# [Work item]
Render every line of the rows below as a Markdown table with two columns, "No." for a running line number and "Line" for the text. Skip blank lines and leave out the pictures.

══ Listed records ══

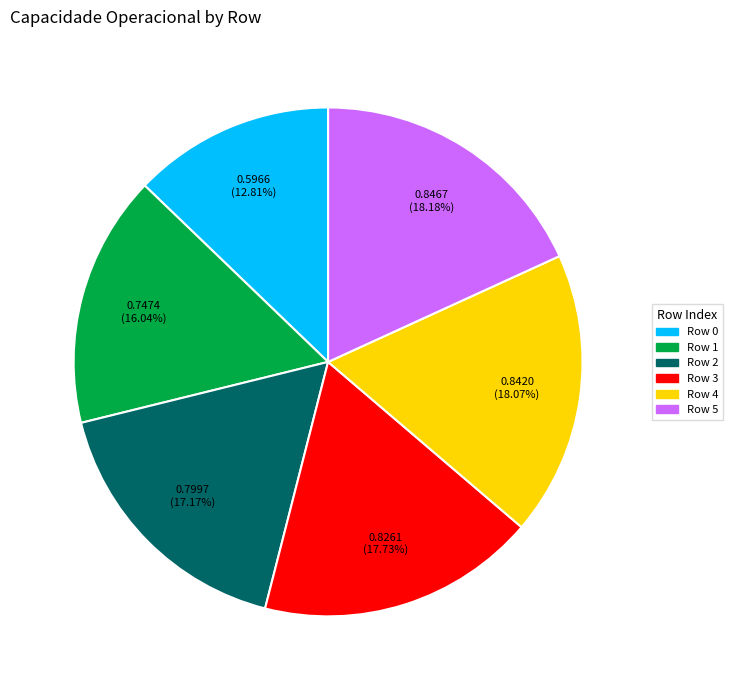

True or false: Row 0 accounts for 19% of the total.

False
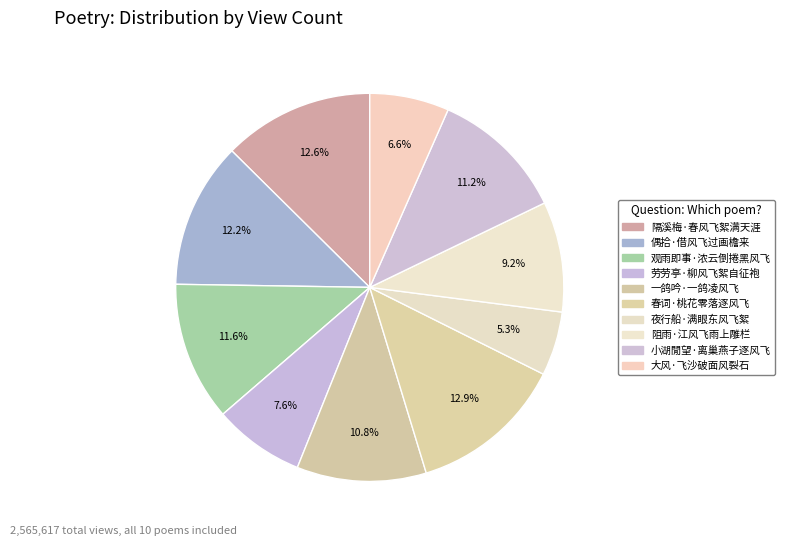

To the nearest percent, what is the combined percentage of 偶拾·借风飞过画檐来 and 夜行船·满眼东风飞絮?

18%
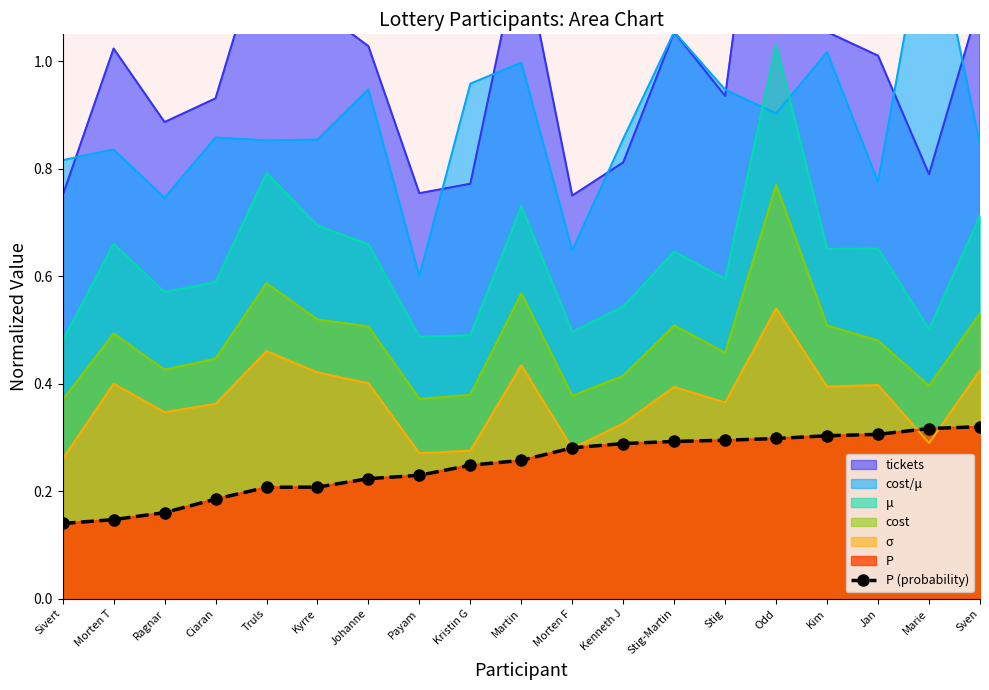

The chart shows a value of 0.3 at Ragnar. True or false?

False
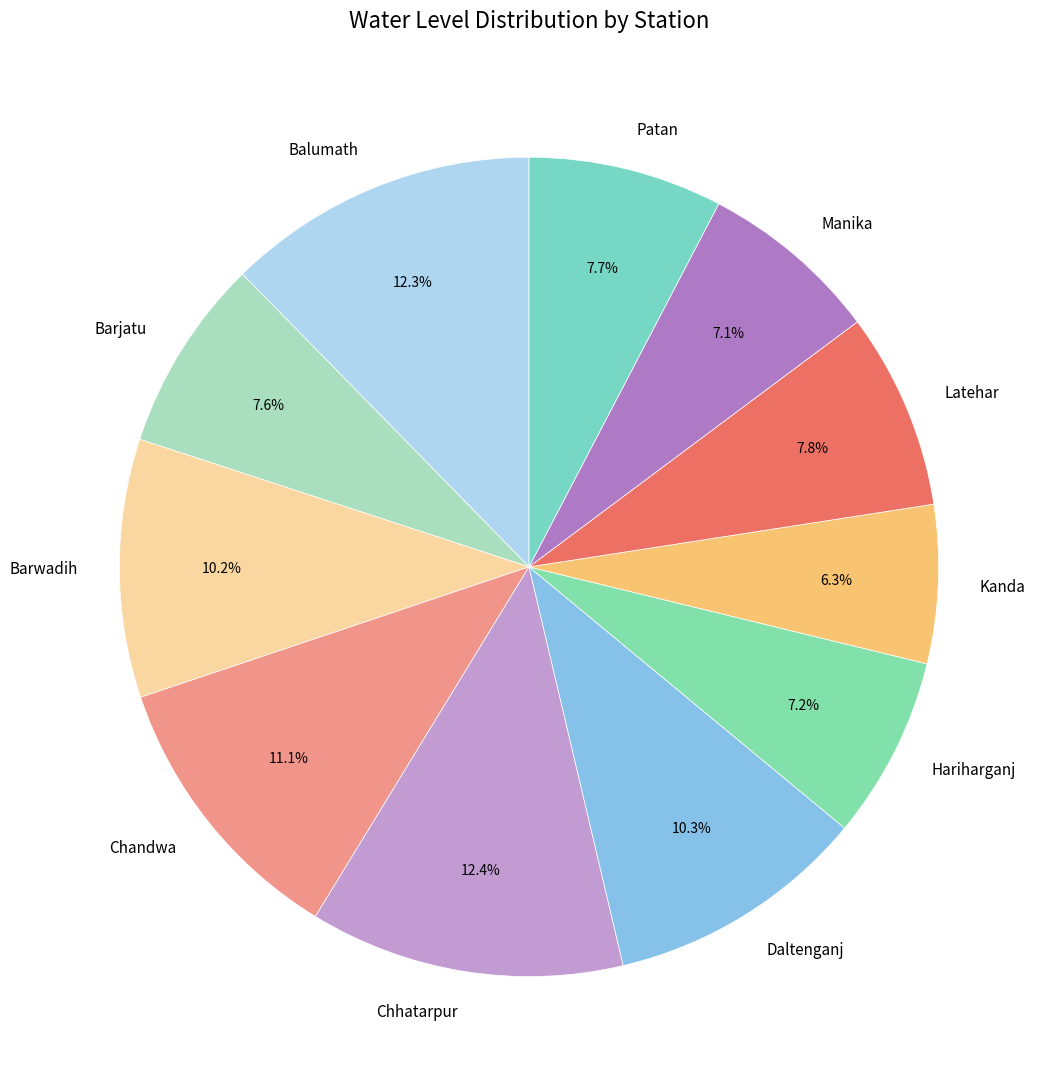

Does Barwadih account for over 50% of the chart?

No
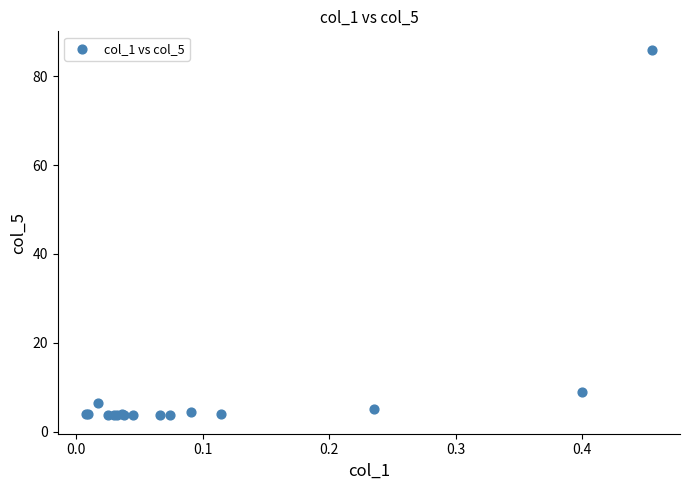

What Y value in the scatter plot is closest to 44?

8.9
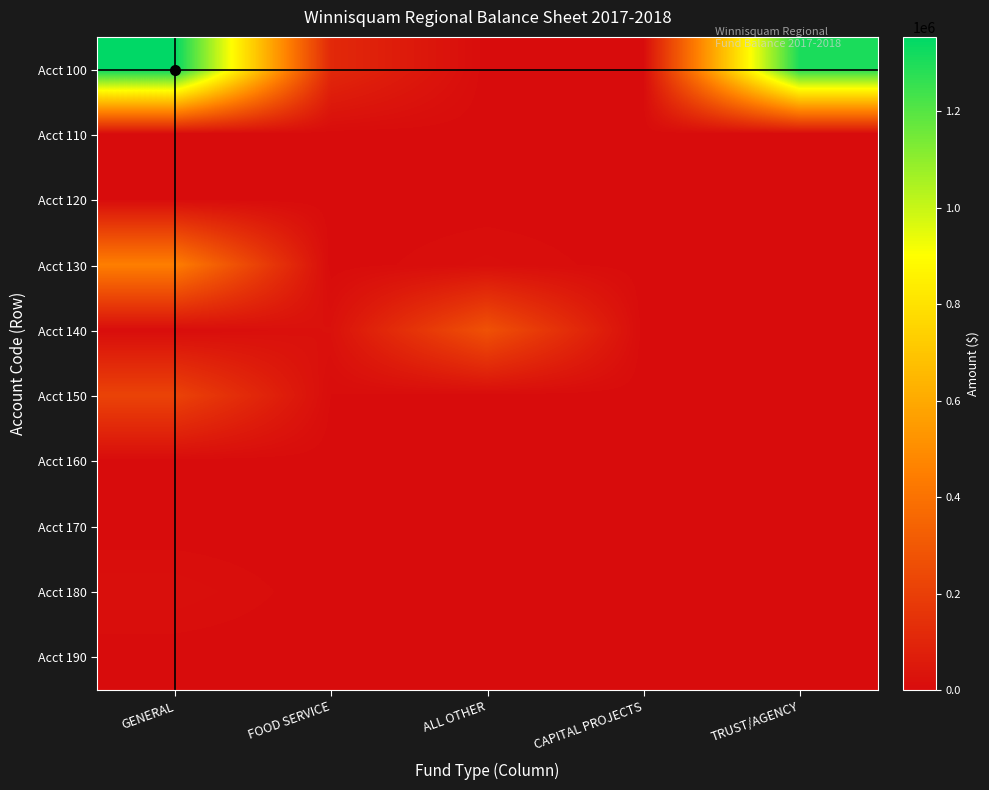

Reading right to left, transcribe all the data shown in this chart.

Acct 100: TRUST/AGENCY=1303880	CAPITAL PROJECTS=0	ALL OTHER=0	FOOD SERVICE=113771	GENERAL=1354212
Acct 110: TRUST/AGENCY=0	CAPITAL PROJECTS=0	ALL OTHER=0	FOOD SERVICE=0	GENERAL=0
Acct 120: TRUST/AGENCY=0	CAPITAL PROJECTS=0	ALL OTHER=0	FOOD SERVICE=0	GENERAL=0
Acct 130: TRUST/AGENCY=0	CAPITAL PROJECTS=0	ALL OTHER=12509	FOOD SERVICE=0	GENERAL=447644
Acct 140: TRUST/AGENCY=0	CAPITAL PROJECTS=0	ALL OTHER=271953	FOOD SERVICE=22078	GENERAL=5165
Acct 150: TRUST/AGENCY=0	CAPITAL PROJECTS=0	ALL OTHER=0	FOOD SERVICE=4808	GENERAL=216425
Acct 160: TRUST/AGENCY=0	CAPITAL PROJECTS=0	ALL OTHER=0	FOOD SERVICE=0	GENERAL=0
Acct 170: TRUST/AGENCY=0	CAPITAL PROJECTS=0	ALL OTHER=0	FOOD SERVICE=0	GENERAL=0
Acct 180: TRUST/AGENCY=0	CAPITAL PROJECTS=0	ALL OTHER=0	FOOD SERVICE=0	GENERAL=14720
Acct 190: TRUST/AGENCY=0	CAPITAL PROJECTS=0	ALL OTHER=0	FOOD SERVICE=0	GENERAL=0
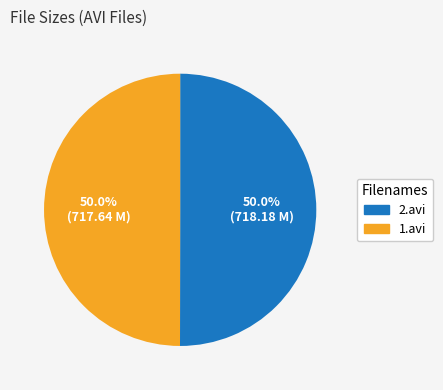

True or false: 1.avi accounts for 59% of the total.

False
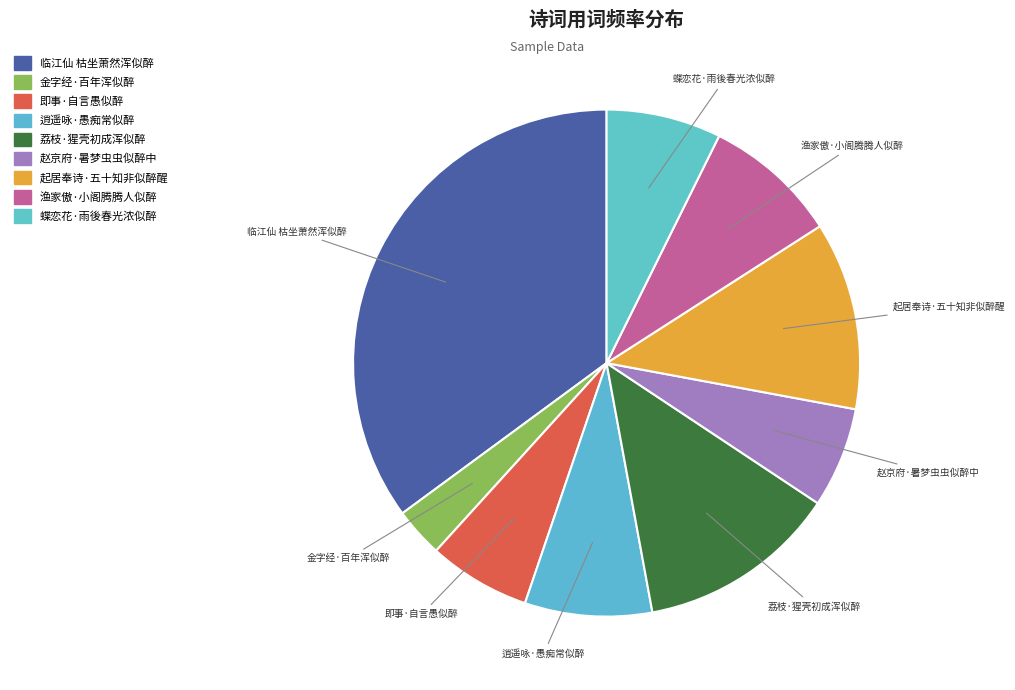

How many segments does this pie chart have?

9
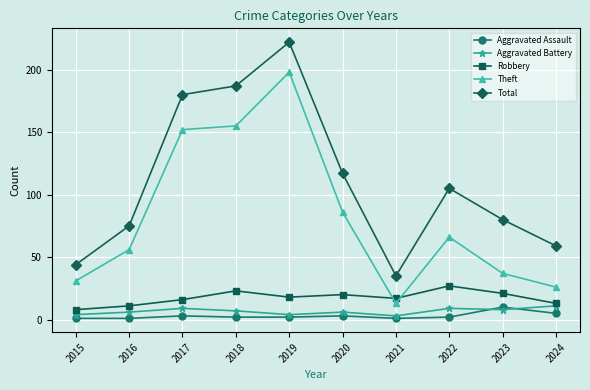

True or false: Aggravated Assault has a value of 1 at 2015.

True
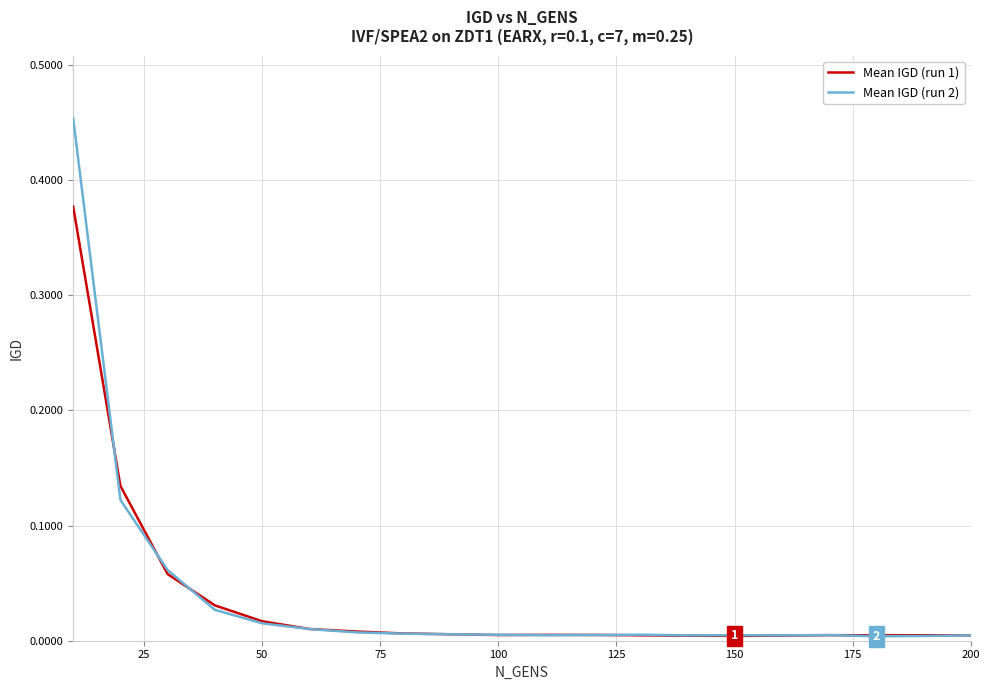

Which series has the largest range (max minus min)?

Mean IGD (run 2)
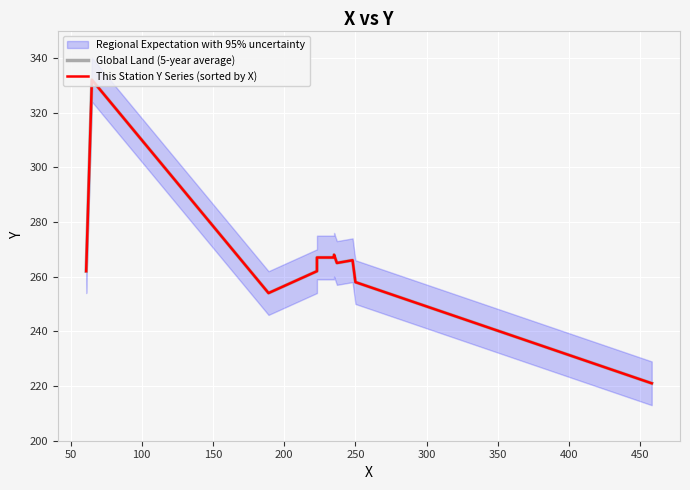

True or false: This Station Y Series (sorted by X) has a value of 458 at 300.

False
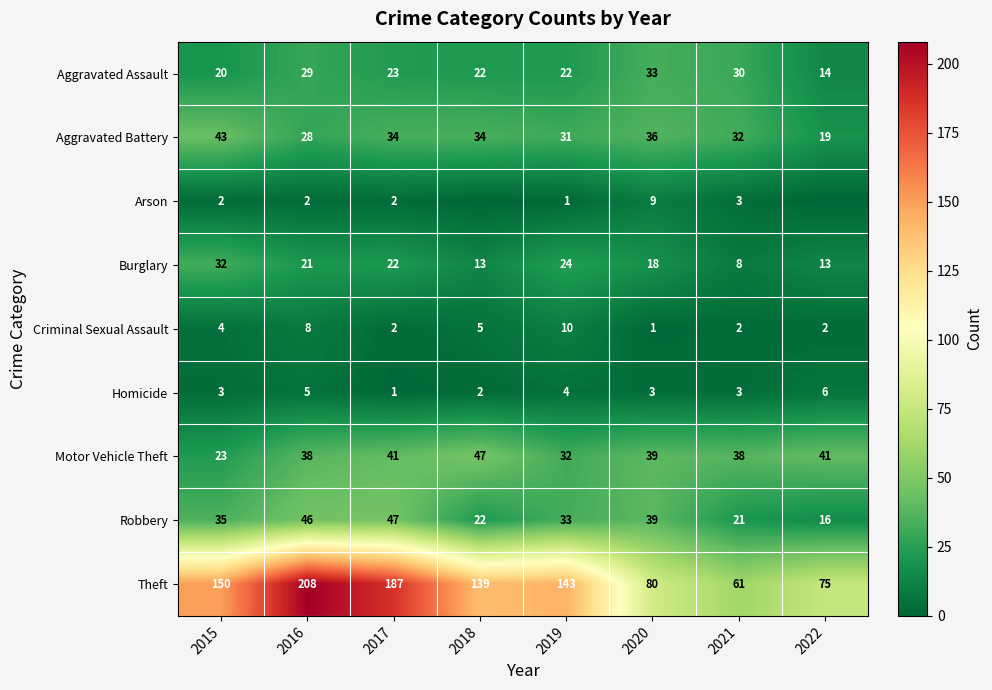

How many data points in Aggravated Battery are less than 34?

4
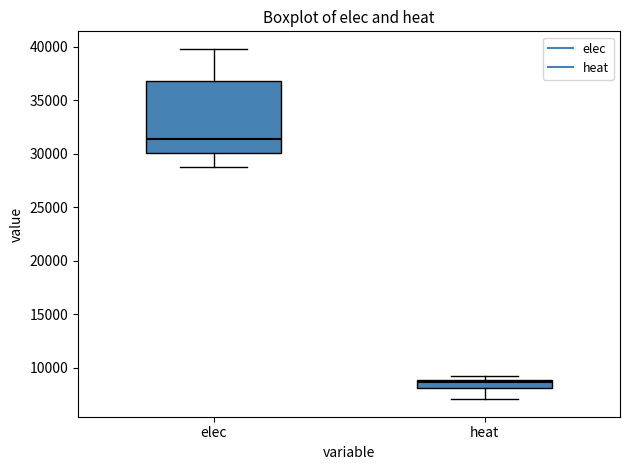

Which box's median line is the highest?

elec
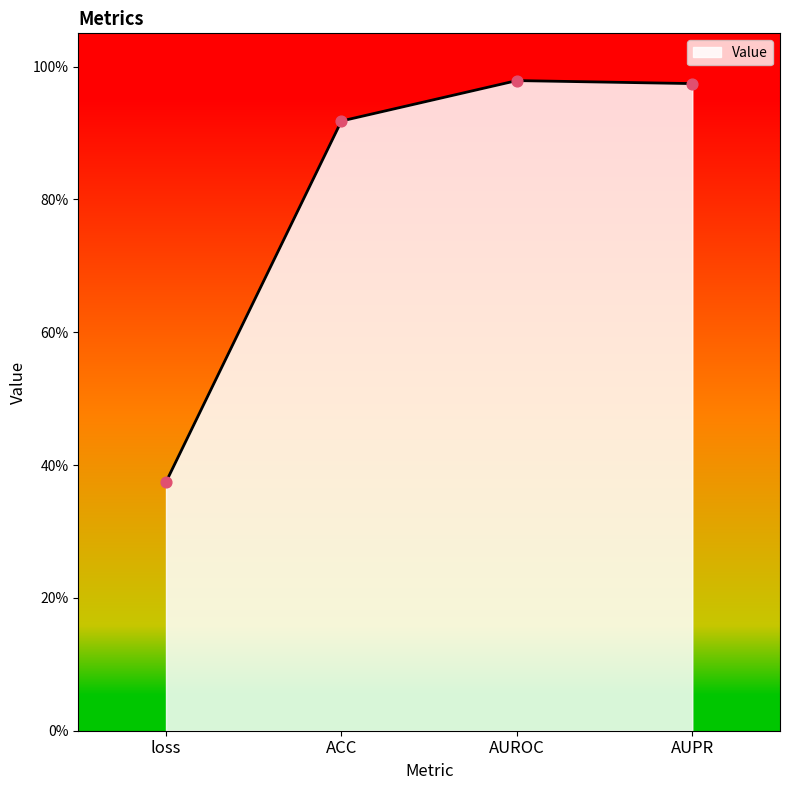

Which has a higher value, AUROC or ACC?

AUROC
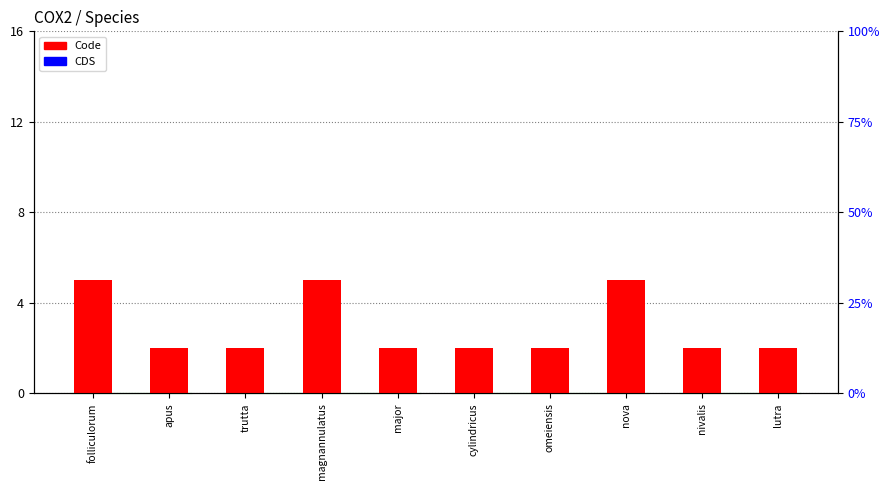

Which series has the largest total across all categories?

Code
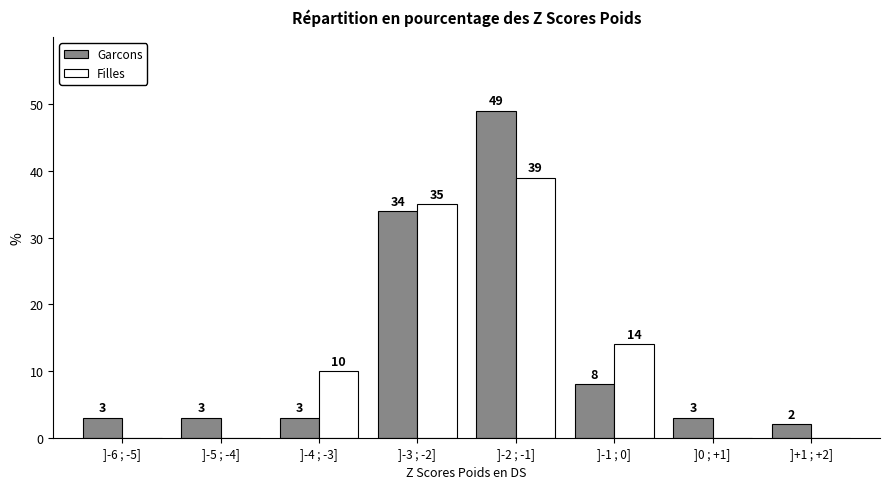

Reading left to right, list all the values displayed in this chart.

Garcons: ]-6 ; -5]=3	]-5 ; -4]=3	]-4 ; -3]=3	]-3 ; -2]=34	]-2 ; -1]=49	]-1 ; 0]=8	]0 ; +1]=3	]+1 ; +2]=2
Filles: ]-6 ; -5]=0	]-5 ; -4]=0	]-4 ; -3]=10	]-3 ; -2]=35	]-2 ; -1]=39	]-1 ; 0]=14	]0 ; +1]=0	]+1 ; +2]=0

═══

# [Answer for the task]
| No. | Line |
|---|---|
| 1 | True or false: Row 0 accounts for 19% of the total. |
| 2 | False |
| 3 | To the nearest percent, what is the combined percentage of 偶拾·借风飞过画檐来 and 夜行船·满眼东风飞絮? |
| 4 | 18% |
| 5 | The chart shows a value of 0.3 at Ragnar. True or false? |
| 6 | False |
| 7 | Does Barwadih account for over 50% of the chart? |
| 8 | No |
| 9 | What Y value in the scatter plot is closest to 44? |
| 10 | 8.9 |
| 11 | Reading right to left, transcribe all the data shown in this chart. |
| 12 | Acct 100: TRUST/AGENCY=1303880	CAPITAL PROJECTS=0	ALL OTHER=0	FOOD SERVICE=113771	GENERAL=1354212 |
| 13 | Acct 110: TRUST/AGENCY=0	CAPITAL PROJECTS=0	ALL OTHER=0	FOOD SERVICE=0	GENERAL=0 |
| 14 | Acct 120: TRUST/AGENCY=0	CAPITAL PROJECTS=0	ALL OTHER=0	FOOD SERVICE=0	GENERAL=0 |
| 15 | Acct 130: TRUST/AGENCY=0	CAPITAL PROJECTS=0	ALL OTHER=12509	FOOD SERVICE=0	GENERAL=447644 |
| 16 | Acct 140: TRUST/AGENCY=0	CAPITAL PROJECTS=0	ALL OTHER=271953	FOOD SERVICE=22078	GENERAL=5165 |
| 17 | Acct 150: TRUST/AGENCY=0	CAPITAL PROJECTS=0	ALL OTHER=0	FOOD SERVICE=4808	GENERAL=216425 |
| 18 | Acct 160: TRUST/AGENCY=0	CAPITAL PROJECTS=0	ALL OTHER=0	FOOD SERVICE=0	GENERAL=0 |
| 19 | Acct 170: TRUST/AGENCY=0	CAPITAL PROJECTS=0	ALL OTHER=0	FOOD SERVICE=0	GENERAL=0 |
| 20 | Acct 180: TRUST/AGENCY=0	CAPITAL PROJECTS=0	ALL OTHER=0	FOOD SERVICE=0	GENERAL=14720 |
| 21 | Acct 190: TRUST/AGENCY=0	CAPITAL PROJECTS=0	ALL OTHER=0	FOOD SERVICE=0	GENERAL=0 |
| 22 | True or false: 1.avi accounts for 59% of the total. |
| 23 | False |
| 24 | How many segments does this pie chart have? |
| 25 | 9 |
| 26 | True or false: Aggravated Assault has a value of 1 at 2015. |
| 27 | True |
| 28 | Which series has the largest range (max minus min)? |
| 29 | Mean IGD (run 2) |
| 30 | True or false: This Station Y Series (sorted by X) has a value of 458 at 300. |
| 31 | False |
| 32 | How many data points in Aggravated Battery are less than 34? |
| 33 | 4 |
| 34 | Which box's median line is the highest? |
| 35 | elec |
| 36 | Which has a higher value, AUROC or ACC? |
| 37 | AUROC |
| 38 | Which series has the largest total across all categories? |
| 39 | Code |
| 40 | Reading left to right, list all the values displayed in this chart. |
| 41 | Garcons: ]-6 ; -5]=3	]-5 ; -4]=3	]-4 ; -3]=3	]-3 ; -2]=34	]-2 ; -1]=49	]-1 ; 0]=8	]0 ; +1]=3	]+1 ; +2]=2 |
| 42 | Filles: ]-6 ; -5]=0	]-5 ; -4]=0	]-4 ; -3]=10	]-3 ; -2]=35	]-2 ; -1]=39	]-1 ; 0]=14	]0 ; +1]=0	]+1 ; +2]=0 |